══ RECORDS FOR PROCESSING

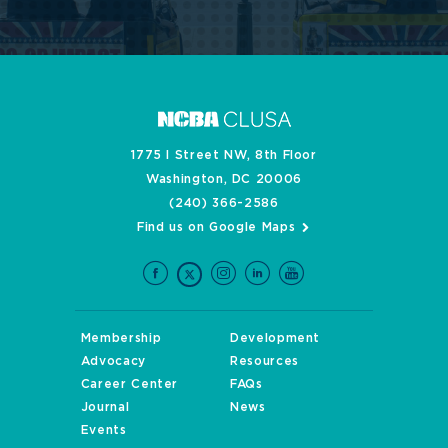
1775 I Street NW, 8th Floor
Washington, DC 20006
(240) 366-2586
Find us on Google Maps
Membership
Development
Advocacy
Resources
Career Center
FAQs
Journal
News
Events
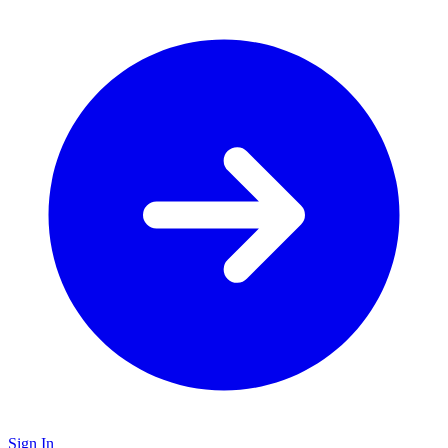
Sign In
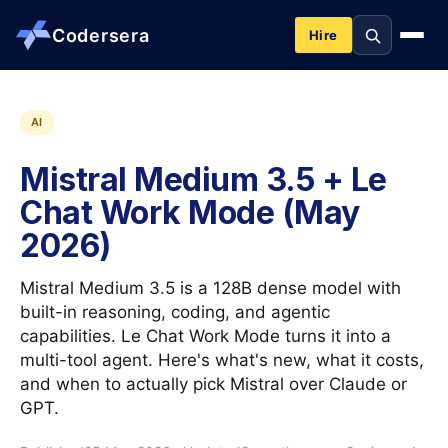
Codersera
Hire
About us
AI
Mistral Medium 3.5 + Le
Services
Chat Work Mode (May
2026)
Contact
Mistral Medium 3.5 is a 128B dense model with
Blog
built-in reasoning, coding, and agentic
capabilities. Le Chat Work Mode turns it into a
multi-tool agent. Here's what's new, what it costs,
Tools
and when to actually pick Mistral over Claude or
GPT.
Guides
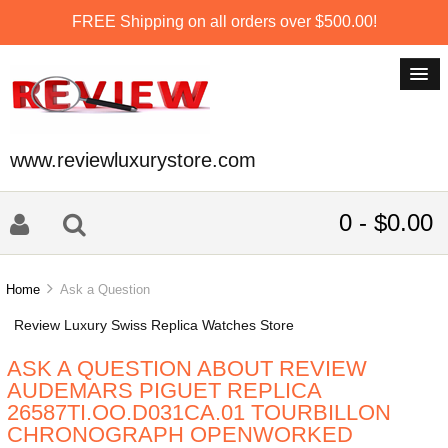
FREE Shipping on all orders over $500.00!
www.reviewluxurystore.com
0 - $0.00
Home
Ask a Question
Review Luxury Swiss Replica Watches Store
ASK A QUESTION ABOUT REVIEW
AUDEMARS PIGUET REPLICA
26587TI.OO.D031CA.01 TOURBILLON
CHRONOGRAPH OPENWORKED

════
══ RECORDS FOR PROCESSING

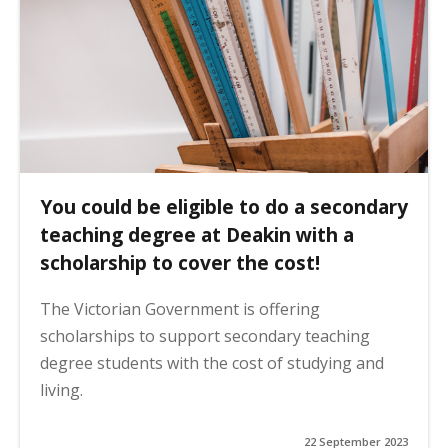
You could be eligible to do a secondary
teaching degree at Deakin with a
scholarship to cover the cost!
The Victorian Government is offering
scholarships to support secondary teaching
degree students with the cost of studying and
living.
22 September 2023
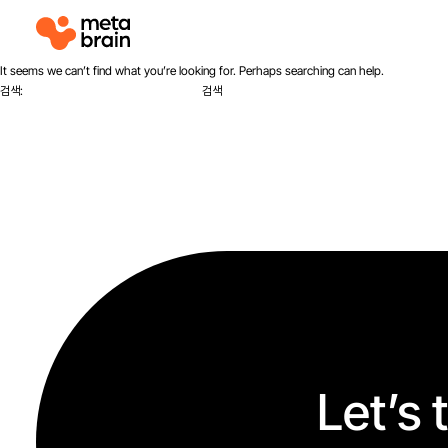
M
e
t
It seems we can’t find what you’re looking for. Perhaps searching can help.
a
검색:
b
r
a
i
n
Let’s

════
══ RECORDS FOR PROCESSING

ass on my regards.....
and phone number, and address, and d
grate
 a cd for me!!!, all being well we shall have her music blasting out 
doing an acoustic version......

════

▶ [BRIEF]: Pull out each line above that contains the word "Mistral" and list those lines.

▶ [PROBLEM SOLUTION]:
Mistral Medium 3.5 + Le
Mistral Medium 3.5 is a 128B dense model with
and when to actually pick Mistral over Claude or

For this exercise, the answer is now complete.